▶ _Exercise description_:
Lines before the one containing "2024年10月30日" are left out; return that line and every line after it exactly, through the end of the data below.

══════

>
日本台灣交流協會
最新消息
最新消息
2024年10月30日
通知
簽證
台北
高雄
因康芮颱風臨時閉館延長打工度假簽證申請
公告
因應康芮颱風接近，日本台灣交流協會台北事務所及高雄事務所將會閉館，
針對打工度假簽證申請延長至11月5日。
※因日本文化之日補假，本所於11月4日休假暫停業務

══════

▶ _Written response_:
2024年10月30日
通知
簽證
台北
高雄
因康芮颱風臨時閉館延長打工度假簽證申請
公告
因應康芮颱風接近，日本台灣交流協會台北事務所及高雄事務所將會閉館，
針對打工度假簽證申請延長至11月5日。
※因日本文化之日補假，本所於11月4日休假暫停業務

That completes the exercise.